Hi speed trading - hi speed monitoring

Rodrick Brown rodrick.brown at gmail.com
Fri Feb 17 12:01:36 CST 2012


On Feb 17, 2012, at 10:30 AM, Jay Ashworth <jra at baylink.com> wrote:

> ----- Original Message -----
>> From: "Paul Graydon" <paul at paulgraydon.co.uk>
> 
>> Anecdotally, I had an interview years ago for a small-ish futures
>> trading company based in London. The interviewer had to pause the
>> interview part way through whilst he investigated a 10ms latency spike
>> that the traders were noticing on a short point-to-point fiber link to
>> the London Stock Exchange. He commented that the traders were far
>> better at 'feeling' when an connection was showing even a trace of lag
>> compared to normal than anything he'd set up by way of monitoring (not
>> sure how good his monitoring was, though.)
> 
> This was my experience in a callcenter as well; network type problem reports
> always came in from the floor managers before Nagios came forth with an 
> opinion.

———

**TASKS AND EXERCISES:**
(a) In the post on high-speed trading monitoring, condense the paragraph beginning "Anecdotally, I had an interview" into a shorter version that keeps its main facts.
(b) Write the next part of the post on high-speed trading monitoring, picking up after its last sentence.
The lines after this text have nothing to do with what you are asked to do.

**MATERIAL PROVIDED:**

———

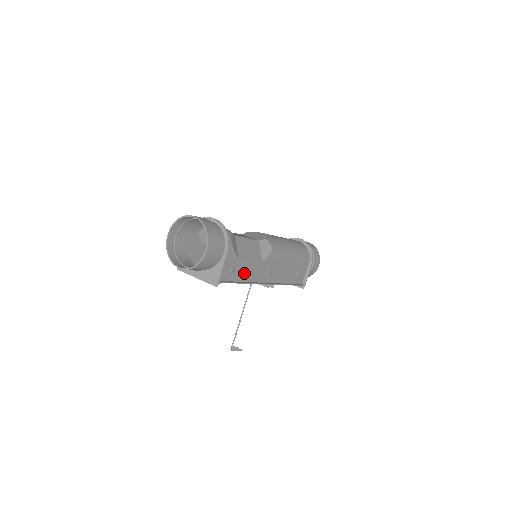
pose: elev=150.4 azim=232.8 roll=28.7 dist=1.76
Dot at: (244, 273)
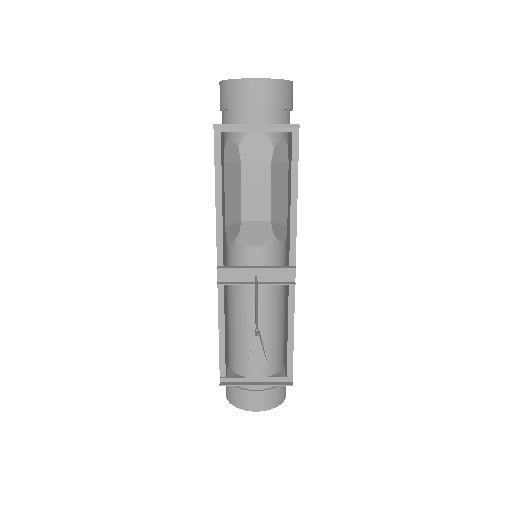
Dot at: occluded
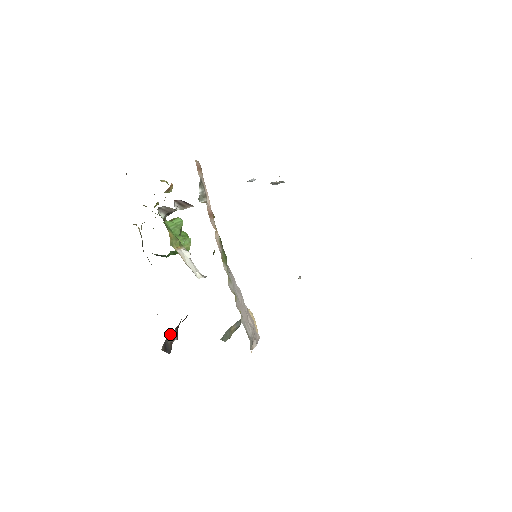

———

**ANSWER LIST:**
(a) Years ago, during an interview at a small futures trading company in London, the interviewer paused to investigate a 10ms latency spike that traders had noticed on a short point-to-point fiber link to the London Stock Exchange. He remarked that the traders sensed even slight lag better than any monitoring he had set up, though the writer was unsure how good that monitoring was.

(b)
This has nothing to do with a gut feeling or instinct. Trading companies today monitor P&L near realtime and traders will begin to experience low fill rates or worse be rejected by trading counter parties when prices are too far off or out of the money. The longer a system takes to responds to market quotes the lower fills rates they begin to notice and higher execution costs. Trades today in the equity markets must be within the national best bid, best offer price range or companies can be fined by the SEC which is why latency an jitter can be problematic in financial networks.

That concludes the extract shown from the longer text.